Search code examples
bazel

How to write a genrule to apply a patch


I'm trying to write a genrule in bazel BUILD for one of the packages. The purpose is that rule must apply one patch on the package source. I've written it as below -

genrule(
    name = "patching_rule",
    srcs = ["Package"],
    outs = ["test_output.txt"],
    cmd = "cd $(location Package); patch -p0 < /tmp/mypatch.patch",
)

Reading the bazel BUILD document, I came to know that "outs" is a required field. However, my patch is surely going to generate nothing. It's just 2-3 lines of code change that it will make in Package source code.
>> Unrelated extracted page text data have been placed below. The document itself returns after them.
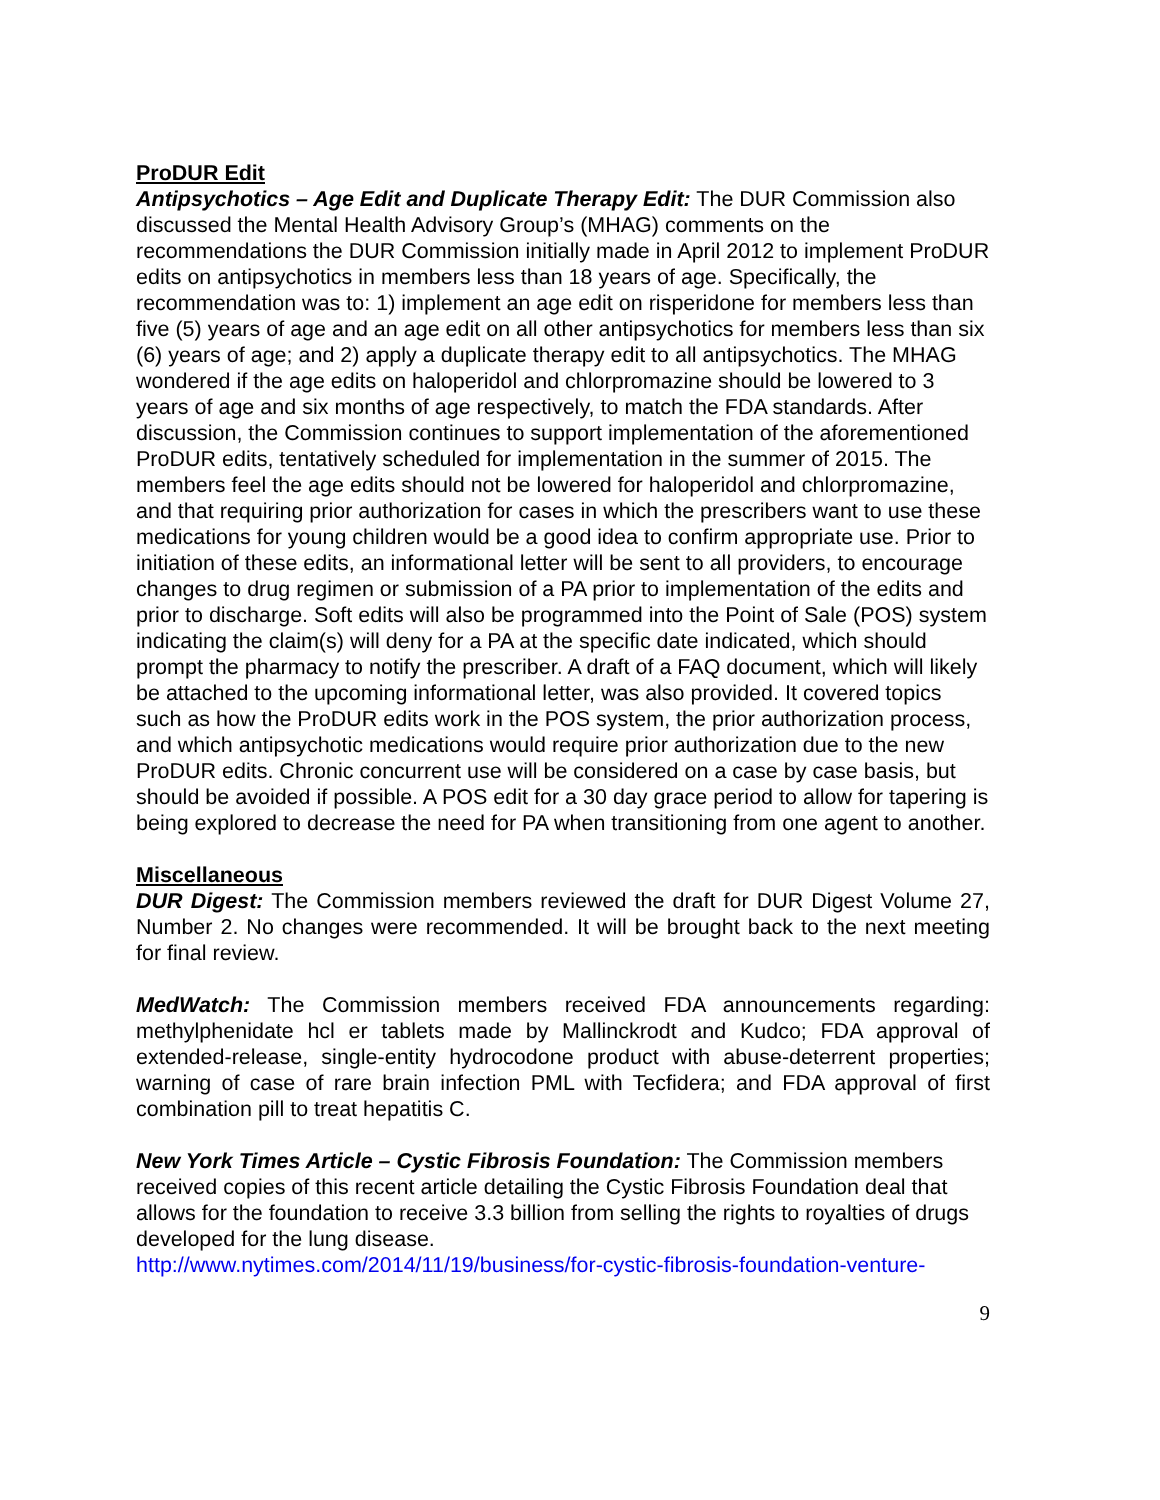ProDUR Edit
Antipsychotics – Age Edit and Duplicate Therapy Edit: The DUR Commission also discussed the Mental Health Advisory Group’s (MHAG) comments on the recommendations the DUR Commission initially made in April 2012 to implement ProDUR edits on antipsychotics in members less than 18 years of age. Specifically, the recommendation was to: 1) implement an age edit on risperidone for members less than five (5) years of age and an age edit on all other antipsychotics for members less than six (6) years of age; and 2) apply a duplicate therapy edit to all antipsychotics. The MHAG wondered if the age edits on haloperidol and chlorpromazine should be lowered to 3 years of age and six months of age respectively, to match the FDA standards. After discussion, the Commission continues to support implementation of the aforementioned ProDUR edits, tentatively scheduled for implementation in the summer of 2015. The members feel the age edits should not be lowered for haloperidol and chlorpromazine, and that requiring prior authorization for cases in which the prescribers want to use these medications for young children would be a good idea to confirm appropriate use. Prior to initiation of these edits, an informational letter will be sent to all providers, to encourage changes to drug regimen or submission of a PA prior to implementation of the edits and prior to discharge. Soft edits will also be programmed into the Point of Sale (POS) system indicating the claim(s) will deny for a PA at the specific date indicated, which should prompt the pharmacy to notify the prescriber. A draft of a FAQ document, which will likely be attached to the upcoming informational letter, was also provided. It covered topics such as how the ProDUR edits work in the POS system, the prior authorization process, and which antipsychotic medications would require prior authorization due to the new ProDUR edits. Chronic concurrent use will be considered on a case by case basis, but should be avoided if possible. A POS edit for a 30 day grace period to allow for tapering is being explored to decrease the need for PA when transitioning from one agent to another.
Miscellaneous
DUR Digest: The Commission members reviewed the draft for DUR Digest Volume 27, Number 2. No changes were recommended. It will be brought back to the next meeting for final review.
MedWatch: The Commission members received FDA announcements regarding: methylphenidate hcl er tablets made by Mallinckrodt and Kudco; FDA approval of extended-release, single-entity hydrocodone product with abuse-deterrent properties; warning of case of rare brain infection PML with Tecfidera; and FDA approval of first combination pill to treat hepatitis C.
New York Times Article – Cystic Fibrosis Foundation: The Commission members received copies of this recent article detailing the Cystic Fibrosis Foundation deal that allows for the foundation to receive 3.3 billion from selling the rights to royalties of drugs developed for the lung disease.
http://www.nytimes.com/2014/11/19/business/for-cystic-fibrosis-foundation-venture-
9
I can't keep "outs" empty, also unable to add a dummy file there. Could anyone please help me how to fix this problem?

Thanks in advance, Nishidha


Solution

  • As said in the comment, if you wish to patch in a genrule you need to declare the sources to patch as inputs and the resulting source as outputs, genrule, and Bazel build does not allow to modify the input tree in general.

    However, since this specific case is for patching an external repository (TensorFlow), you can replace whichever repository you are using (probably a local_repository) in the WORKSPACE file with a custom implementation (let's name it local_patched_repository), so the WORKSPACE file part will look like:

    load("//:local_patched_repository.bzl", "local_patched_repository")
    local_patched_repository(
        name = "org_tensorflow",
        path = "tensorflow",
        patch = "//:mypatch.patch",
    )
    

    With a BUILD file (can be empty), mypatch.patch and local_patched_repository.bzl next to the WORKSPACE file. Now the content of local_patched_repository.bzl would look like:

    def _impl(rctxt):
      path = rtcxt.attr.path
      # This path is a bit ugly to get the actual path if it is relative.
      if path[0] != "/":
        # rctxt.path(Label("//:BUILD")) will returns a path to the BUILD file
        # in the current workspace, so getting the dirname get the path
        # relative to the workspace.
        path = rctxt.path(Label("//:BUILD")).dirname + "/" + path
      # Copy the repository
      result = rctxt.execute(["cp", "-fr", path + "/*", rctxt.path()])
      if result.return_code != 0:
        fail("Failed to copy %s (%s)" % (rctxt.attr.path, result.return_code))
      # Now patch the repository
      patch_file = str(rctxt.path(rctxt.attr.patch).realpath)
      result = rctxt.execute(["bash", "-c", "patch -p0 < " + patch_file])
      if result.return_code != 0:
        fail("Failed to patch (%s): %s" % (result.return_code, result.stderr))
    
    local_patched_repository = repository_rule(
        implementation=_impl,
        attrs={
            "path": attr.string(mandatory=True),
            "patch": attr.label(mandatory=True)
        },
        local = True)
    

    Of course this is a quick implementation and there is a catch to it: local = True will make this repository being recomputed a lot and if patching is slow, you might want to remove it (which means we won't see change in files in the tensorflow repository). It won't get rebuild normally unless you do change a file, unless you hit a bazel bug.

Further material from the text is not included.